● **Data listing**
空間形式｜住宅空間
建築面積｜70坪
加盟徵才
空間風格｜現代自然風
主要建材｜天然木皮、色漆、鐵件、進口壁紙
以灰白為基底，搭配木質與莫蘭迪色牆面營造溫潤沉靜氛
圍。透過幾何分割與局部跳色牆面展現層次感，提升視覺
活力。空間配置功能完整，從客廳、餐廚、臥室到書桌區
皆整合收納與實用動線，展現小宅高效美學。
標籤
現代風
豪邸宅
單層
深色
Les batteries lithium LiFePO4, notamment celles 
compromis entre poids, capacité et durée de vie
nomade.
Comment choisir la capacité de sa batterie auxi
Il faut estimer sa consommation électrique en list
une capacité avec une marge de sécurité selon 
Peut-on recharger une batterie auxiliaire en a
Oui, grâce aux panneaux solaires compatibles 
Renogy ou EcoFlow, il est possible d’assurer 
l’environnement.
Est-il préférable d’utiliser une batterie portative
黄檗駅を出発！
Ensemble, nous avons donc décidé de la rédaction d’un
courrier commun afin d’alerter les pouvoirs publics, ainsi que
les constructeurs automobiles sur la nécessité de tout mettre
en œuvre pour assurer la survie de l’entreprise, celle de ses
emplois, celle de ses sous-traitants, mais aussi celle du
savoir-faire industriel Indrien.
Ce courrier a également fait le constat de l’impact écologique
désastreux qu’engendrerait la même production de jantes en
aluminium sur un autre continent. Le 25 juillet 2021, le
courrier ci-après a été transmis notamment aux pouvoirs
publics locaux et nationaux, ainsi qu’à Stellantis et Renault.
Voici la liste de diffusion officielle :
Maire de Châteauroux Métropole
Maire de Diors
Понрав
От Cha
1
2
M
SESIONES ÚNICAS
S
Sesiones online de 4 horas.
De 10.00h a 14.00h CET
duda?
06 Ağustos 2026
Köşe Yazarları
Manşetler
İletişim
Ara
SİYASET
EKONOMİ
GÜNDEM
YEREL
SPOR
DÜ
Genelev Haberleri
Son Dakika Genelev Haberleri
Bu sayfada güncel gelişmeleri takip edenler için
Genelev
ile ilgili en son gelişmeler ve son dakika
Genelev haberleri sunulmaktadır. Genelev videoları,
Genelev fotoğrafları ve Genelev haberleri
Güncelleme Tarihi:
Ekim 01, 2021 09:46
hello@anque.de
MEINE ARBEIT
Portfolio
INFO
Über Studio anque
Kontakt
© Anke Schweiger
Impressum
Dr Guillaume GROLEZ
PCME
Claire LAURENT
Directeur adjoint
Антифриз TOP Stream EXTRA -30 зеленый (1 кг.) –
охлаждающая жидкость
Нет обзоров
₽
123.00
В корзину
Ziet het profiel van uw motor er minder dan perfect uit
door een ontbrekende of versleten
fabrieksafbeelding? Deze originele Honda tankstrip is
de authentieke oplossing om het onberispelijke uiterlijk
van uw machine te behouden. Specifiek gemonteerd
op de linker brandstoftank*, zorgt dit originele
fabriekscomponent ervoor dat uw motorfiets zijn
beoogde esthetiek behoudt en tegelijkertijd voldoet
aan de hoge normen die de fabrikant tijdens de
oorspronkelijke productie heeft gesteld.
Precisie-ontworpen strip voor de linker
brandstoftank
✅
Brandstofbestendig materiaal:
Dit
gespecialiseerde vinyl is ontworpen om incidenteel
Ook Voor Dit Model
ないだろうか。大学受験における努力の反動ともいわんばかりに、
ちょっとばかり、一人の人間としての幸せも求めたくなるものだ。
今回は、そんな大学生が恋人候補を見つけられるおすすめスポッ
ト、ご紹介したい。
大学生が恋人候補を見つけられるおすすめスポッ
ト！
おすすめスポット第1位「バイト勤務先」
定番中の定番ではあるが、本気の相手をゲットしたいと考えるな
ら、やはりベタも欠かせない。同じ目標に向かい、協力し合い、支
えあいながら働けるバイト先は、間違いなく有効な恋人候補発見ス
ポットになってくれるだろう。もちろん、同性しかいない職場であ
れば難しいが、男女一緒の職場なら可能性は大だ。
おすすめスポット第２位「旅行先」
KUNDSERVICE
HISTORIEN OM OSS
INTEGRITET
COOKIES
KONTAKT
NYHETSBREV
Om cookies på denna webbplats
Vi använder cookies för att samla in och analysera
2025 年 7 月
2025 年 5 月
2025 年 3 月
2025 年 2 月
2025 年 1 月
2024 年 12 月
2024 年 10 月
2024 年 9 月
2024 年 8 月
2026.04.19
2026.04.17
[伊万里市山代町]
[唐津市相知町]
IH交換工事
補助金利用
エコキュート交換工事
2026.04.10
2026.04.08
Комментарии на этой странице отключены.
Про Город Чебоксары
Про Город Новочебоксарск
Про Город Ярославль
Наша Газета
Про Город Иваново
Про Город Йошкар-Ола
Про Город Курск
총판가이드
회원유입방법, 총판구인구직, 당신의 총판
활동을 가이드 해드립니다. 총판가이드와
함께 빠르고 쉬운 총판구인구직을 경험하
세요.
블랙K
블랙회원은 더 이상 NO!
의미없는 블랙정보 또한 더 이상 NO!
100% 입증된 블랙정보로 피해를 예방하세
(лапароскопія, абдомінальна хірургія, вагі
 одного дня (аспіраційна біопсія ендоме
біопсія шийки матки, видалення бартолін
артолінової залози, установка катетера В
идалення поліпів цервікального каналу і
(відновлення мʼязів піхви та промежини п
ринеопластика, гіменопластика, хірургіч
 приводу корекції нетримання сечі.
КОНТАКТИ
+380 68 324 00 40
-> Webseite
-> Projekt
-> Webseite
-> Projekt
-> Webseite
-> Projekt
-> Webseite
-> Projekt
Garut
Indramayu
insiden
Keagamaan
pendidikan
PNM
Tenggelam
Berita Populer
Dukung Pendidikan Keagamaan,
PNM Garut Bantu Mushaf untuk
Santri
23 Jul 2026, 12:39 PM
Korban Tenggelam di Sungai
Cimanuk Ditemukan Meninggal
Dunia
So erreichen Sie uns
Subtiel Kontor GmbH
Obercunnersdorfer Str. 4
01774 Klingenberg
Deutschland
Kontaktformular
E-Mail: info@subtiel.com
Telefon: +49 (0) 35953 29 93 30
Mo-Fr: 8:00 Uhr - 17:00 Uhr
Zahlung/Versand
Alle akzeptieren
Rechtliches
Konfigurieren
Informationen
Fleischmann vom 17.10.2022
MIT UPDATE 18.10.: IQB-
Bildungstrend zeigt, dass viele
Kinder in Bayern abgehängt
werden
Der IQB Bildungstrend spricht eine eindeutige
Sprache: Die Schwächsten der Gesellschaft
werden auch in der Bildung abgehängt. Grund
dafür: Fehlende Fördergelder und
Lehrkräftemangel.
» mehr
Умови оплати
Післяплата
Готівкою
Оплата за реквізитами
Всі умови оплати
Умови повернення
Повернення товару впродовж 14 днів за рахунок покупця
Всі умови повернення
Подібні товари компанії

● **What is required**
Where a line of the material above holds the string "brandstoftank", copy that line.

● **Response box**
op de linker brandstoftank*, zorgt dit originele
brandstoftank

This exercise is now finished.